VORLIEGENDER TEXT

▽

FriZ 1+2/2011

Dass im Vorfeld der eidgenössischen Wahlen die Konkordanz wieder zum Thema geworden ist, kann nicht verwundern, besonders seit dem Rücktritt von Micheline Calmy-Rey aus dem Bundesrat. Die Diskussionen tragen allerdings mehr zur Verwirrung als zur Klärung bei. Von Ruedi Tobler

Die Konkordanz muss erneuert werden

Anfangs Juli dieses Jahres ist Avenir Suisse mit der Publikation «Konkordanz in der Krise» an die Öffentlichkeit getreten, mit «Ideen für eine Revitalisierung».1 Ende Juli hat der Historiker Thomas Maissen in einem Interview mit dem St. Galler Tagblatt die Bildung einer bürgerlichen Regierung unter Führung der SVP, auf der Basis eines gemeinsamen Regierungsprogramms, vorgeschlagen.2 Beiden Vorschlägen gemeinsam ist, dass sie für die Wahlen in diesem Herbst zu spät kommen. Voraussetzung für die Reformvorschläge Hermanns ist eine Verfassungsänderung. Und wie sollen SVP, FDP und CVP mitten im Wahlkampf ein gemeinsames Regierungsprogramm aus dem Hut zaubern? Sich erst danach auf ein solches zu einigen, würde sogar noch den «Wahlkampfschlager» der SVP übertreffen, ihren so genannten «Vertrag mit dem Volk».3

Der Vorschlag von Maissen würde faktisch die grösstmögliche Korrektur der Bundesratswahlen von 2007 bedeuten - nämlich nicht nur die Rückkehr des grossen Führers der SVP in den Bundesrat, sondern dass ihm zugleich offiziell das Mandat zur Führung der Landesregierung anvertraut würde, unabhängig davon, ob er gleich auch noch zum Bundespräsident gewählt würde oder nicht. Denn die SVP erhielte drei Sitze im Bundesrat, für FDP und CVP blieben je zwei.4

Politische Konkordanz, nicht bloss arithmetisch

Recht zu geben ist Thomas Maissen wie auch Michael Hermann, dass die Konkordanz in einer tief greifenden Krise steckt. Beide liefern allerdings keine adäquate Analyse ihrer Ursache. Das ist vor allem ein Manko bei Hermann, der immerhin ein über zweihundertseitiges Buch verfasst hat. Indem er nicht auf die Entstehungsgeschichte der «Zauberformel» im Bundesrat von 1959 eingeht, blendet er zugleich deren politischen Gehalt aus. Beim Aufbau der Konkordanz ging es - entgegen dem was heute vor allem die SVP behauptet, aber nicht nur sie - nicht primär um die Aufteilung der Bundesratssitze unter den grössten Parteien nach deren Stärke. Voraussetzung dafür, überhaupt für die Beteiligung im Bundesrat in Betracht zu kommen, war die Anerkennung gewisser Werte und politischer Gemeinsamkeiten.

△

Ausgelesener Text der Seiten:
▽

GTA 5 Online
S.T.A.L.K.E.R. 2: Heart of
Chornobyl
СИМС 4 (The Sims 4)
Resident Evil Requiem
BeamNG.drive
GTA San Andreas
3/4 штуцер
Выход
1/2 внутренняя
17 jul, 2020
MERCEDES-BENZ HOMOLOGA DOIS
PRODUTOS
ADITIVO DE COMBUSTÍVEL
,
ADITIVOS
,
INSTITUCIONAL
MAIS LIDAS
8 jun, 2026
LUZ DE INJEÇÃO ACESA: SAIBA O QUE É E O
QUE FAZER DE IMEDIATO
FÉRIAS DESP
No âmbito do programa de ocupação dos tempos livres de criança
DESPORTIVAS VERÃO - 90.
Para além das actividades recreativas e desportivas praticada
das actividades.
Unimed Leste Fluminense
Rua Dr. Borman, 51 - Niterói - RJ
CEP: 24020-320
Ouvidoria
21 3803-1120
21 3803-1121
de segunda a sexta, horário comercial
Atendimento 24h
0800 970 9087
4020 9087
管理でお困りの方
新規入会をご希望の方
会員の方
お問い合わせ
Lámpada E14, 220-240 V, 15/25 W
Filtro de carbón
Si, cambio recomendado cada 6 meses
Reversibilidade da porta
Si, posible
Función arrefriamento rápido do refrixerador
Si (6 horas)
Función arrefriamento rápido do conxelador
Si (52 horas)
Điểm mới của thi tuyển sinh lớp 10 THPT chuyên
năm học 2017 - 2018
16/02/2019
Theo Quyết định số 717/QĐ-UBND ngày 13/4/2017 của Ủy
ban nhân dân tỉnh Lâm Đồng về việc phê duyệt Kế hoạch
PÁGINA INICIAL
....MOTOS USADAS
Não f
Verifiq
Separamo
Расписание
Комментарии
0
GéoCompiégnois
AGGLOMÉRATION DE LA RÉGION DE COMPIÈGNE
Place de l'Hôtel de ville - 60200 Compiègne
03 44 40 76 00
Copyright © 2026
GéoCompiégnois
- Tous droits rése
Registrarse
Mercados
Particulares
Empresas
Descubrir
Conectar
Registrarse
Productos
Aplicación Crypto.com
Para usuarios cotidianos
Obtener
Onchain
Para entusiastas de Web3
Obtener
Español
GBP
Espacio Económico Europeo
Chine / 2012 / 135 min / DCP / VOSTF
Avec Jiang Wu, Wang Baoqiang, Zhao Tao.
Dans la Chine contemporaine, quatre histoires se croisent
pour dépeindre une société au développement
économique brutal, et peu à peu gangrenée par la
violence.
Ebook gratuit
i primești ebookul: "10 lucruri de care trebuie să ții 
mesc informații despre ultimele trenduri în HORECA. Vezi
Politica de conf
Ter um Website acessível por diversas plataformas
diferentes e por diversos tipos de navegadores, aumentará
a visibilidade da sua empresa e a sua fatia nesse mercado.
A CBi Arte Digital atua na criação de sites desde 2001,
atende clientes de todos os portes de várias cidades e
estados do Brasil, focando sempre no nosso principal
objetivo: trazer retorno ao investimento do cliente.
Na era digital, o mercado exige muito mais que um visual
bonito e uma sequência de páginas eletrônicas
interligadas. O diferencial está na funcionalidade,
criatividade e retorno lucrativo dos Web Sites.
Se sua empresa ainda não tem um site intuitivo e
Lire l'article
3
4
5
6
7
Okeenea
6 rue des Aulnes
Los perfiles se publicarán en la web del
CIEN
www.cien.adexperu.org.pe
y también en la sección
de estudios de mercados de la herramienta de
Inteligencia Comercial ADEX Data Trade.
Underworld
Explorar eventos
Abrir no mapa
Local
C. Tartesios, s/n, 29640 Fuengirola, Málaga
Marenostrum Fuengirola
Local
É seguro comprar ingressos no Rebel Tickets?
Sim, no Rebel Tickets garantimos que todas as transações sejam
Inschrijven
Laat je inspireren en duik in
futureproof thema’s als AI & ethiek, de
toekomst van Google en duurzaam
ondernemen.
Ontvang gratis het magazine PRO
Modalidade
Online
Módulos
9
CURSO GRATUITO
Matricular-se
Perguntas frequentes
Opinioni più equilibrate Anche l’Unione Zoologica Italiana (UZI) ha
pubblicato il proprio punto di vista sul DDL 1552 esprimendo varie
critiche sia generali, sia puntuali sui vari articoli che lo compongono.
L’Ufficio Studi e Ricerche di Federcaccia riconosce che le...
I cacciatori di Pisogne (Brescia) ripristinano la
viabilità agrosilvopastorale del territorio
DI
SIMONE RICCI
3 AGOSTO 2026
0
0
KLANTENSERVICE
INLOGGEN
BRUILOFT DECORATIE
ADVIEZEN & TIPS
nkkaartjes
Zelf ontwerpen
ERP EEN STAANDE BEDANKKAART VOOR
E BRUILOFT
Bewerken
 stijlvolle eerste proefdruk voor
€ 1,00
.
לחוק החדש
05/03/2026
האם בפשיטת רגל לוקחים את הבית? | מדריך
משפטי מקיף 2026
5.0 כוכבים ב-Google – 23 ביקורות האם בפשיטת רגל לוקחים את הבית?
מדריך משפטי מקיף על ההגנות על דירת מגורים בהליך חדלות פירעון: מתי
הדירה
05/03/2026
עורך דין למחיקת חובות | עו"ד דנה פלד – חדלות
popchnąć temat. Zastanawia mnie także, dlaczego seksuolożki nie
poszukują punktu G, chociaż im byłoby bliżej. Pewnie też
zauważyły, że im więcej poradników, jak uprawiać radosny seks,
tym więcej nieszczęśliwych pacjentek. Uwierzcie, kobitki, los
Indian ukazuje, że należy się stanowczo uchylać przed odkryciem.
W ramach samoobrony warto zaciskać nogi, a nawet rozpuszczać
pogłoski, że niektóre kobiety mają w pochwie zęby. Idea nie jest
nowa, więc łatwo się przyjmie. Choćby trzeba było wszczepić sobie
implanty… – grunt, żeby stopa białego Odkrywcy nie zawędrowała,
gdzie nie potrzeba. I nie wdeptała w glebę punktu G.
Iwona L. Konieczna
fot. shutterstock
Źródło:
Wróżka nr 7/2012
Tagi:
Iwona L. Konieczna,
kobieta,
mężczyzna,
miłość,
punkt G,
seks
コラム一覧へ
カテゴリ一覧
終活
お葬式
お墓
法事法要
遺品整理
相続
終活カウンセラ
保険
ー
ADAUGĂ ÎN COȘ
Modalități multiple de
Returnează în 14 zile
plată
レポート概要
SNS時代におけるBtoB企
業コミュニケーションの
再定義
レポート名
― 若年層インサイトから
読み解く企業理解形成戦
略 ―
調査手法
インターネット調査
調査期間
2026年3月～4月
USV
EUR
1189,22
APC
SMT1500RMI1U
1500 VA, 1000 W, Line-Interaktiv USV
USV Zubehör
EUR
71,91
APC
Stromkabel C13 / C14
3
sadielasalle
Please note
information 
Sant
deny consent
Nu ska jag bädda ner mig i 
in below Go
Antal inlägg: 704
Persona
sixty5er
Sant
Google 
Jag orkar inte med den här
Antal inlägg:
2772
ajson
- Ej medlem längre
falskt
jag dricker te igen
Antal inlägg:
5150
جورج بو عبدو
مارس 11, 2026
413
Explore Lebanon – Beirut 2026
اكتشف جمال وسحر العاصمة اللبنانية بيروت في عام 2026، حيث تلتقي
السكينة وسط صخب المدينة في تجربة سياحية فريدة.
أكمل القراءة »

△

DEINE AUFGABE A
Wie heißt laut dem Text über die Konkordanz die Publikation, mit der Avenir Suisse Anfang Juli an die Öffentlichkeit getreten ist?
DEINE AUFGABE B
Such in der Liste jede Zeile heraus, in der die Zeichenfolge „חדלות“ vorkommt, und schreib diese Zeilen ab. Groß- und Kleinschreibung zählt dabei.

DEINE ANTWORT A
«Konkordanz in der Krise»

DEINE ANTWORT B
מדריך משפטי מקיף על ההגנות על דירת מגורים בהליך חדלות פירעון: מתי
עורך דין למחיקת חובות | עו"ד דנה פלד – חדלות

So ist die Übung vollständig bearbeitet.